Requirement: Only one stretch of the data is wanted: the line containing "thumb ip: (275, 318)", the line containing "wrist: (182, 168)", and every line between them, copied exactly.

Information shown:
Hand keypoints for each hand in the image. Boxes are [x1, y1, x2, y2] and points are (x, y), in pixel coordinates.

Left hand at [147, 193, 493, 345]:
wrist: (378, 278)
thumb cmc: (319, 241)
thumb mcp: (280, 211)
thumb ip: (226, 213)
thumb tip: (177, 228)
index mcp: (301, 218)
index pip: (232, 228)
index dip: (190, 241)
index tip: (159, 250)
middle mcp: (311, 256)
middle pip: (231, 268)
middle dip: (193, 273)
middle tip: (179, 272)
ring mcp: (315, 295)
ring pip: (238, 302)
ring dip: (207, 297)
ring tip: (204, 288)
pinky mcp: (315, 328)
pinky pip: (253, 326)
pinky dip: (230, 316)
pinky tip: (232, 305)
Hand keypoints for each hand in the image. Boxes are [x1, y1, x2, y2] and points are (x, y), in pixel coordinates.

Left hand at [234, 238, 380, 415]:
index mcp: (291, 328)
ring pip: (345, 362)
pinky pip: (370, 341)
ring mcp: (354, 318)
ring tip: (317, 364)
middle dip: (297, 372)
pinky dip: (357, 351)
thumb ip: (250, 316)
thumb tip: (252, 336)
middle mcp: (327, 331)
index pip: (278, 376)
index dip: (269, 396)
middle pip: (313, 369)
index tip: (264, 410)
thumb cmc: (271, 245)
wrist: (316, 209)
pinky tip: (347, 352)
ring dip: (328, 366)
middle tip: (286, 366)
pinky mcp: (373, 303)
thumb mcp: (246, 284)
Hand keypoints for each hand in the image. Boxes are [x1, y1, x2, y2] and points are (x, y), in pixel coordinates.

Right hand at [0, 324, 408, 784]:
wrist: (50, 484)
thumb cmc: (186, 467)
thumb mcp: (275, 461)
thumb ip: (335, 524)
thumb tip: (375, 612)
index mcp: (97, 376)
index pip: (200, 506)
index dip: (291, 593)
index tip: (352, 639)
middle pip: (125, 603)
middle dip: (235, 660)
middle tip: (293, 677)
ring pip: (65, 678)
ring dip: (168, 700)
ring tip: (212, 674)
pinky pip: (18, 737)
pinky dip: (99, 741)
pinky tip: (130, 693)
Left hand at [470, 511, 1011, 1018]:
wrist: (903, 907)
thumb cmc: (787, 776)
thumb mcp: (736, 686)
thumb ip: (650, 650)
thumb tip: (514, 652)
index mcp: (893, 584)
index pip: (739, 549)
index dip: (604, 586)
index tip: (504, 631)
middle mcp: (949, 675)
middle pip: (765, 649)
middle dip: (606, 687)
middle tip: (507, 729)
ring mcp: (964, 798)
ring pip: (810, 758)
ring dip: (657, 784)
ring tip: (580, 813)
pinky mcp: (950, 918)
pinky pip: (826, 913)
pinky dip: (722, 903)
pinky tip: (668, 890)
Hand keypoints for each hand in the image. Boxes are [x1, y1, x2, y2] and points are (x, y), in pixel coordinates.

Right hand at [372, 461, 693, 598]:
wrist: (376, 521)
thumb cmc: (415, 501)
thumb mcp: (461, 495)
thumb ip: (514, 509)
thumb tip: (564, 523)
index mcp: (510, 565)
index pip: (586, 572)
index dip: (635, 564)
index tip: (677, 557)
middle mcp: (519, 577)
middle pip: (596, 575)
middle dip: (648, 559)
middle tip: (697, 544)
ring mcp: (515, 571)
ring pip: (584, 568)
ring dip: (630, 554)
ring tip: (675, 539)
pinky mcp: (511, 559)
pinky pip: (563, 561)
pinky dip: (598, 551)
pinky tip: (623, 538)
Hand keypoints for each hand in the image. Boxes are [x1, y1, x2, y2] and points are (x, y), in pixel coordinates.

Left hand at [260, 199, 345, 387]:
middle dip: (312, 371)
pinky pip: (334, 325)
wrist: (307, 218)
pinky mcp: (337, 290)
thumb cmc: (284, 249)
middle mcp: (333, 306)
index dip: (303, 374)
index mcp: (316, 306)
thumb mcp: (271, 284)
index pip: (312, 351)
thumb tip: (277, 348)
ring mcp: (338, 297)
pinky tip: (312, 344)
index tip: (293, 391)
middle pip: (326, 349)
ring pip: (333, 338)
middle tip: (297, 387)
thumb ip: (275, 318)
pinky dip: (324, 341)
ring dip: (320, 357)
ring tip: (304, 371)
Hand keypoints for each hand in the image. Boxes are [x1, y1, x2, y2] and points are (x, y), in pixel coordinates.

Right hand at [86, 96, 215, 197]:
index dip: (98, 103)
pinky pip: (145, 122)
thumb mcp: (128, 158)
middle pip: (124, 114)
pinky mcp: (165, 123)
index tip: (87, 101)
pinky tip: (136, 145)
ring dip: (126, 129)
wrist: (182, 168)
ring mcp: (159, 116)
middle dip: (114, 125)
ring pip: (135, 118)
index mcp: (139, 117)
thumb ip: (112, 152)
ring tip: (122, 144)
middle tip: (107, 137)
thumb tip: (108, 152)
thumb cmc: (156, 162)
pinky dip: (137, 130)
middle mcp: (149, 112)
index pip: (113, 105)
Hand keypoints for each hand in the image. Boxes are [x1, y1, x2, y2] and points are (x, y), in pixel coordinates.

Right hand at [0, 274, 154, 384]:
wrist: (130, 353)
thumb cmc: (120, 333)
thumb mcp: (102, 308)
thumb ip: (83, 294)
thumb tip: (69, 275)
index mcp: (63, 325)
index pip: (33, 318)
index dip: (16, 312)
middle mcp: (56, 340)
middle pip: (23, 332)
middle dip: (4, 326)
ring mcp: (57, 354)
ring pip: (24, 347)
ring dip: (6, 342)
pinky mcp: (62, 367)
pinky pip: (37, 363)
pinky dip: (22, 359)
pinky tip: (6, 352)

Exercise response:
thumb ip: (275, 318)
pinky dip: (324, 341)
ring dip: (320, 357)
ring tip: (304, 371)
Hand keypoints for each hand in the image. Boxes are [x1, y1, x2, y2] and points are (x, y), in pixel coordinates.

Right hand at [86, 96, 215, 197]:
index dip: (98, 103)
pinky pip: (145, 122)
thumb mcp: (128, 158)
middle pip: (124, 114)
pinky mcp: (165, 123)
index tip: (87, 101)
pinky tip: (136, 145)
ring dip: (126, 129)
wrist: (182, 168)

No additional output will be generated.